Börse Frankfurt
Dax rettet die 11.000 Punkte vor Sondergipfel

Dass die Verhandlungen im griechischen Schuldenstreit von nun an Chefsache sind, ließ die Anleger zunächst hoffen. Doch am Ende obsiegte die Vorsicht, der Dax geht mit moderaten Verlusten in die entscheidende Woche.

FrankfurtSo ganz ist die Hoffnung noch nicht gestorben. Zumindest hier - auf dem Börsenparkett - schienen die Akteure noch auf eine Einigung im griechischen Schuldenstreit zu glauben - und zu setzen. Zu Beginn dieses wohl letzten Aktes einer episodenreichen, aufwühlenden Tragödie versprühten die Anleger noch einmal Optimismus. Wenn bis zum 30. Juni keine Einigung zwischen Hellas und den Geldgebern zustande kommt, droht die Zahlungsunfähigkeit. Doch von den aktuellen Meldungen um mögliche Grexit-Pläne und Kapitalengpässe griechischer Banken ließen sich die Börsianer lange nicht beirren. Der Dax kletterte teilweise über ein Prozent.
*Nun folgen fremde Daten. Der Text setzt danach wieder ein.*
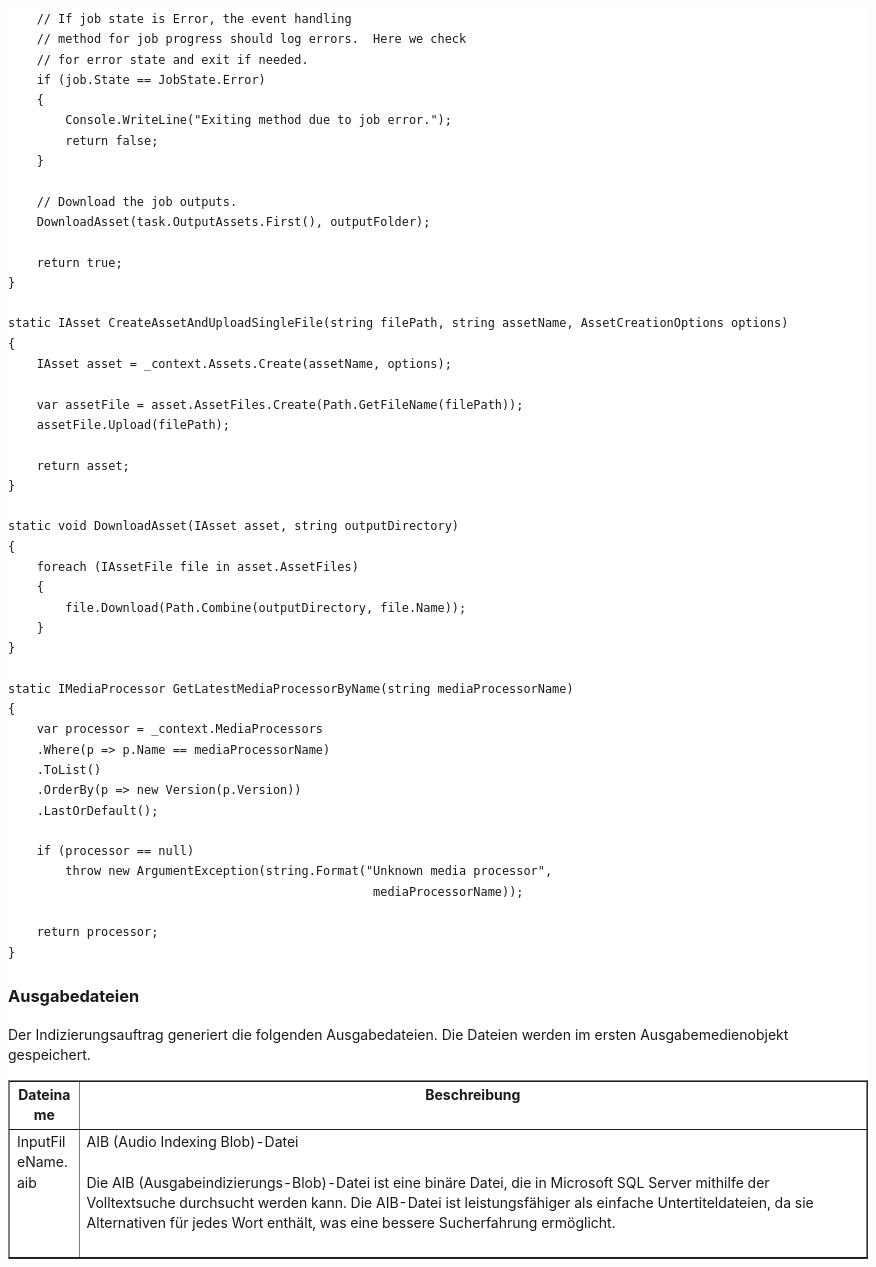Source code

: 	    // If job state is Error, the event handling 
	    // method for job progress should log errors.  Here we check 
	    // for error state and exit if needed.
	    if (job.State == JobState.Error)
	    {
	        Console.WriteLine("Exiting method due to job error.");
	        return false;
	    }
	
	    // Download the job outputs.
	    DownloadAsset(task.OutputAssets.First(), outputFolder);
	
	    return true;
	}
	
	static IAsset CreateAssetAndUploadSingleFile(string filePath, string assetName, AssetCreationOptions options)
	{
	    IAsset asset = _context.Assets.Create(assetName, options);
	
	    var assetFile = asset.AssetFiles.Create(Path.GetFileName(filePath));
	    assetFile.Upload(filePath);
	
	    return asset;
	}
	        
	static void DownloadAsset(IAsset asset, string outputDirectory)
	{
	    foreach (IAssetFile file in asset.AssetFiles)
	    {
	        file.Download(Path.Combine(outputDirectory, file.Name));
	    }
	}
	
	static IMediaProcessor GetLatestMediaProcessorByName(string mediaProcessorName)
	{
	    var processor = _context.MediaProcessors
	    .Where(p => p.Name == mediaProcessorName)
	    .ToList()
	    .OrderBy(p => new Version(p.Version))
	    .LastOrDefault();
	
	    if (processor == null)
	        throw new ArgumentException(string.Format("Unknown media processor",
	                                                   mediaProcessorName));
	
	    return processor;
	} 
	
### <a id="output_files"></a>Ausgabedateien

Der Indizierungsauftrag generiert die folgenden Ausgabedateien. Die Dateien werden im ersten Ausgabemedienobjekt gespeichert.


<table border="1">
<tr><th>Dateiname</th><th>Beschreibung</th></tr>
<tr><td>InputFileName.aib </td>
<td>AIB (Audio Indexing Blob)-Datei<br/><br/>
Die AIB (Ausgabeindizierungs-Blob)-Datei ist eine binäre Datei, die in Microsoft SQL Server mithilfe der Volltextsuche durchsucht werden kann.  Die AIB-Datei ist leistungsfähiger als einfache Untertiteldateien, da sie Alternativen für jedes Wort enthält, was eine bessere Sucherfahrung ermöglicht.
<br/>
<br/>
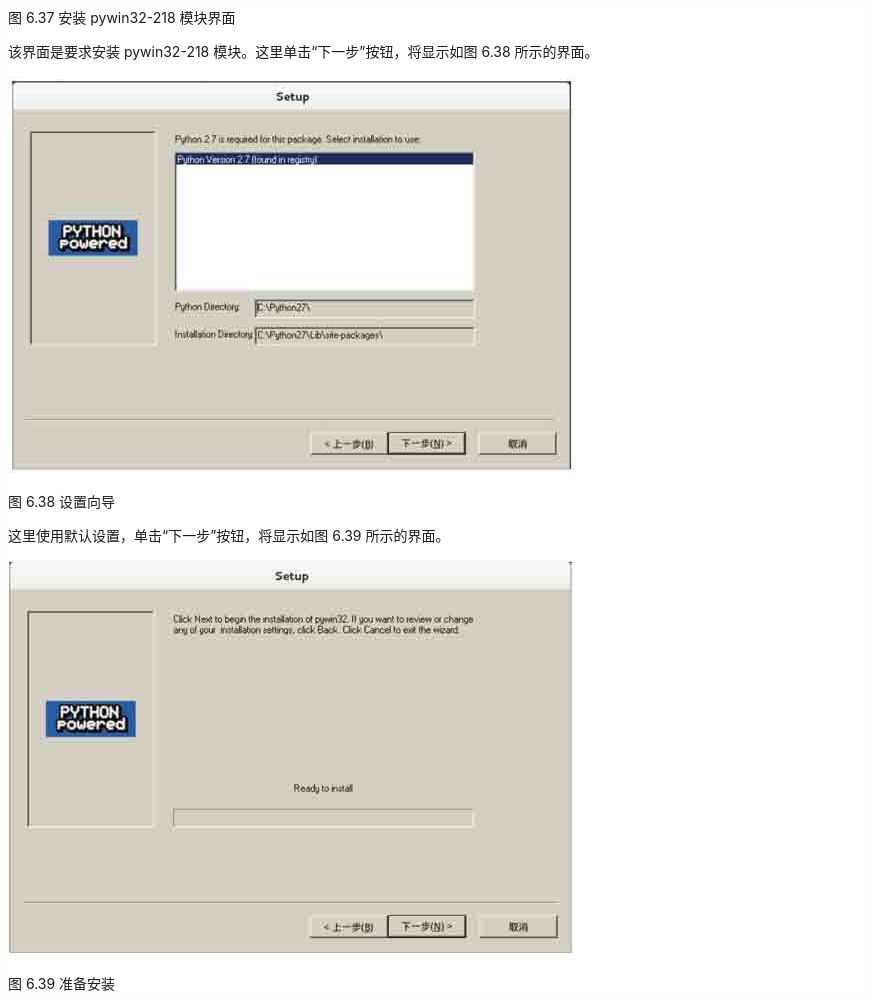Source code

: 图 6.37 安装 pywin32-218 模块界面

该界面是要求安装 pywin32-218 模块。这里单击“下一步”按钮，将显示如图 6.38 所示的界面。

![202-02](img/00327.jpg)

图 6.38 设置向导

这里使用默认设置，单击“下一步”按钮，将显示如图 6.39 所示的界面。

![202-03](img/00328.jpg)

图 6.39 准备安装
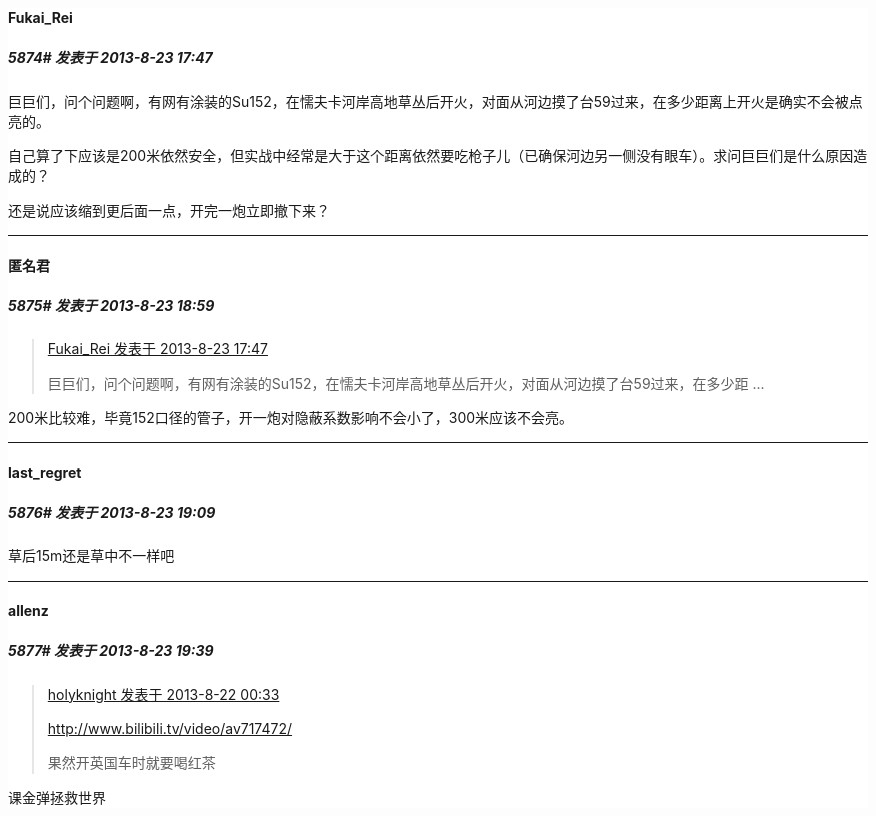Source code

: ####  Fukai_Rei  
##### 5874#       发表于 2013-8-23 17:47




巨巨们，问个问题啊，有网有涂装的Su152，在懦夫卡河岸高地草丛后开火，对面从河边摸了台59过来，在多少距离上开火是确实不会被点亮的。

自己算了下应该是200米依然安全，但实战中经常是大于这个距离依然要吃枪子儿（已确保河边另一侧没有眼车）。求问巨巨们是什么原因造成的？

还是说应该缩到更后面一点，开完一炮立即撤下来？







-----

####  匿名君  
##### 5875#       发表于 2013-8-23 18:59



<blockquote><a href="httphttps://bbs.saraba1st.com/2b/forum.php?mod=redirect&amp;goto=findpost&amp;pid=22842045&amp;ptid=793487" target="_blank">Fukai_Rei 发表于 2013-8-23 17:47</a>

巨巨们，问个问题啊，有网有涂装的Su152，在懦夫卡河岸高地草丛后开火，对面从河边摸了台59过来，在多少距 ...</blockquote>
200米比较难，毕竟152口径的管子，开一炮对隐蔽系数影响不会小了，300米应该不会亮。







-----

####  last_regret  
##### 5876#       发表于 2013-8-23 19:09




草后15m还是草中不一样吧







-----

####  allenz  
##### 5877#       发表于 2013-8-23 19:39



<blockquote><a href="httphttps://bbs.saraba1st.com/2b/forum.php?mod=redirect&amp;goto=findpost&amp;pid=22825912&amp;ptid=793487" target="_blank">holyknight 发表于 2013-8-22 00:33</a>

http://www.bilibili.tv/video/av717472/

果然开英国车时就要喝红茶</blockquote>
课金弹拯救世界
Am späten Nachmittag freilich ging dem Leitindex merklich die Puste aus. Vor der letzten Verhandlungswoche, die am Montag beginnt, erschien es den Anlegern letztlich doch zu riskant, im Markt zu bleiben. Letztlich schloss der Dax 0,5 Prozent tiefer bei 11.040 Punkten. Der Index geht also mit moderaten Gewinnmitnahmen in die Woche der Entscheidung. Immerhin rettete er die symbolisch wichtige Marke von 11.000 Punkten ins Wochenende.

Noch zum Nachmittag beschrieb BNP Paribas-Stratege Philippe Gisjels die Lage so ein: „Jeder weiß, dass wir auf irgendeine Lösung zusteuern. Viele Marktteilnehmer sind bereit, in den Rückschlag hinein zu kaufen, und viele tun das vor einem endgültigen Ergebnis.” Dieses Risiko wollten im Späthandel dann nicht mehr allzu viele Investoren eingehen - zumindest in Frankfurt. Die anderen Leitindindizes der Eurozone konnte ihre leichten Aufschläge über die Zeit bringen.

Anlass für den verhaltenen Optimismus bot eine Brüsseler Ankündigung vom gestrigen Abend. Die Verhandlungen wurden jetzt endgültig zur Chefsache erklärt. Nur eine Woche vor der möglichen Pleite Griechenlands sollen die Staats- und Regierungschefs der Eurozone den Schuldenstreit am Montag auf einem Sondergipfel lösen. EU-Ratspräsident Donald Tusk berief das Treffen auf höchster Ebene ein, nachdem Beratungen der Euro-Finanzminister in Luxemburg am Donnerstagabend kein Ergebnis brachten.

Bundeskanzlerin Angela Merkel hält eine Einigung im Schuldenstreit mit Griechenland in letzter Minute für möglich, beharrt aber auf Reformzusagen aus Athen. Doch die Zeit drängt: Insidern zufolge ist sich die Europäische Zentralbank (EZB) wegen des anhaltenden Abflusses von Kundengeldern nicht mehr sicher, ob die griechischen Banken am Montag noch öffnen können. In einer Telefonkonferenz wurde über mögliche Nothilfen beraten. Wie am Freitagnachmittag von Medien mehrstimmig kolportiert wurde, stimmte das EZB-Direktorium einer Ausweitung der Notfallliquidität für Banken, der sogenannten ELA, zu. Das Volumen soll zunächst etwa 1,8 Milliarden Euro betragen.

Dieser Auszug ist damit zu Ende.